Syscalls are handled in the host by reading the syscall identifier, then using the provided functions to get arguments and set a return response. Direct access to the VM's memory space is not allowed, to avoid memory corruption issues.
The following functions are used to access syscall parameters safely:
uint32_t uvm32_getval(uvm32_state_t *vmst, uvm32_evt_t *evt, uvm32_arg_t);
const char *uvm32_getcstr(uvm32_state_t *vmst, uvm32_evt_t *evt, uvm32_arg_t);
void uvm32_setval(uvm32_state_t *vmst, uvm32_evt_t *evt, uvm32_arg_t, uint32_t val);
uvm32_evt_syscall_buf_t uvm32_getbuf(uvm32_state_t *vmst, uvm32_evt_t *evt, uvm32_arg_t argPtr, uvm32_arg_t argLen);
Event driven operation
A useful pattern for code running in the VM is to be event-driven.

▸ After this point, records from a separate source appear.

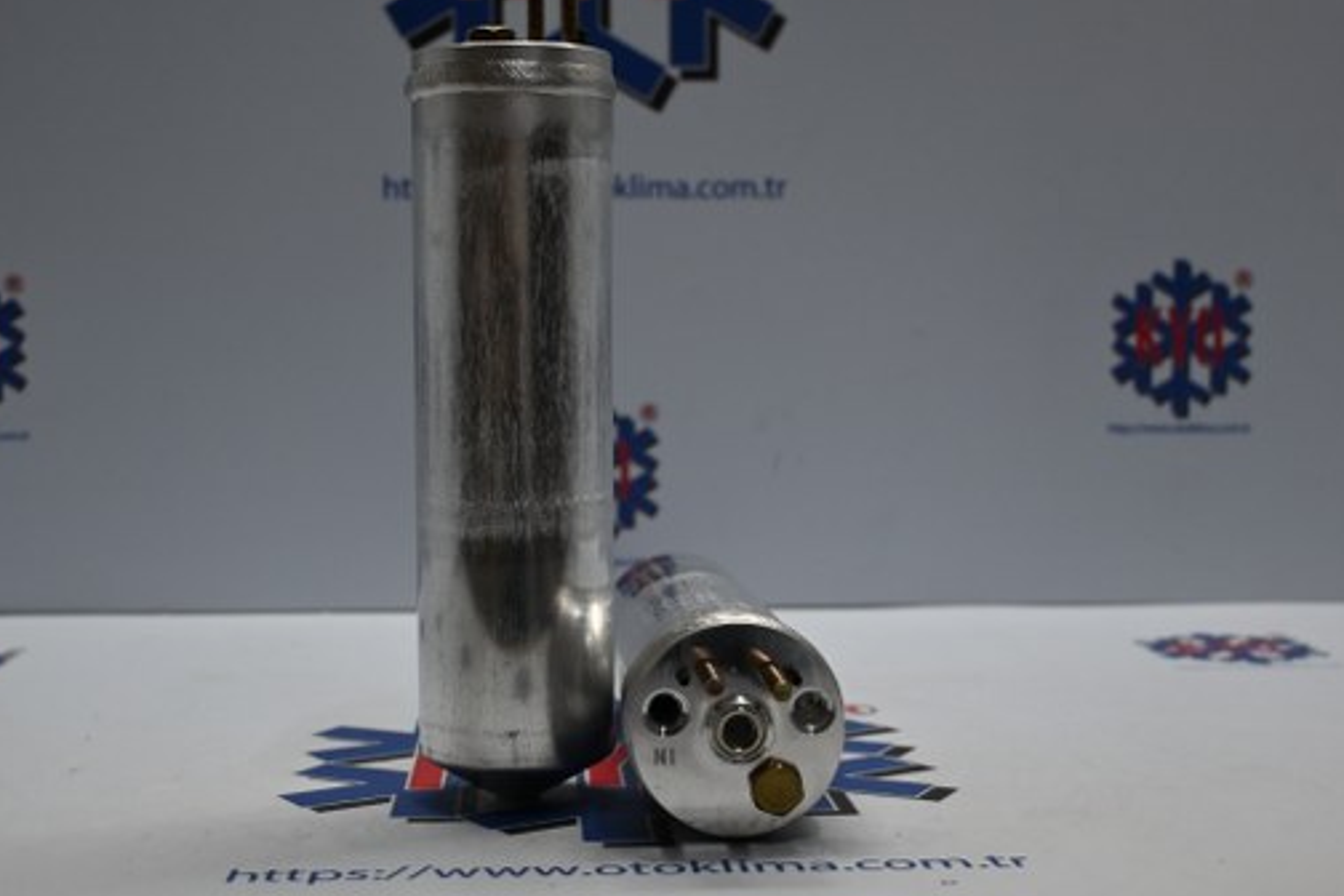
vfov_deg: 27.0
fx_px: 1867
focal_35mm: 50
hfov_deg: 39.6
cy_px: 448
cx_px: 600
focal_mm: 28
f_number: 4.5
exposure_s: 1/125
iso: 560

In this setup the program requests blocks until woken up with a reason. This requires some support in the host, but can be implemented as follows.
In the VM code:
while(1) {
// ask host to suspend running until one of the following events
uint32_t wakeReason = yield(KEYPRESS_EVENT_MASK | MOUSE_EVENT_MASK | NETWORK_EVENT_MASK);
switch(wakeReason) {
...
}
}
In the host code:
uvm32_run(&vmst, &evt, 1000);
switch(evt.typ) {
case UVM32_EVT_SYSCALL:
switch(evt.data.syscall.code) {
case UVM32_SYSCALL_YIELD:
uint32_t events = uvm32_getval(&vmst, &evt, ARG0);
// do not call uvm32_run() again until something in the events set is triggered
break;
...
}
break;
...
}
Then, to wake the VM once an (eg. key) event has occurred
uvm32_setval(&vmst, &evt, RET, KEYPRESS_EVENT_MASK);
uvm32_run(&vmst, &evt, 1000);
Configuration
The uvm32 memory size is set at compile time with -DUVM32_MEMORY_SIZE=X (in bytes). A memory of 512 bytes will be sufficient for trivial programs.
Debugging
Binaries can be disassembled with
riscv64-elf-objdump -d -f hello-asm.elf
riscv64-elf-objdump -S -d -b binary -m riscv:rv32 -D -M no-aliases -f hello-asm.bin
License
This project is licensed under the MIT License. Feel free to use in research, products and embedded devices.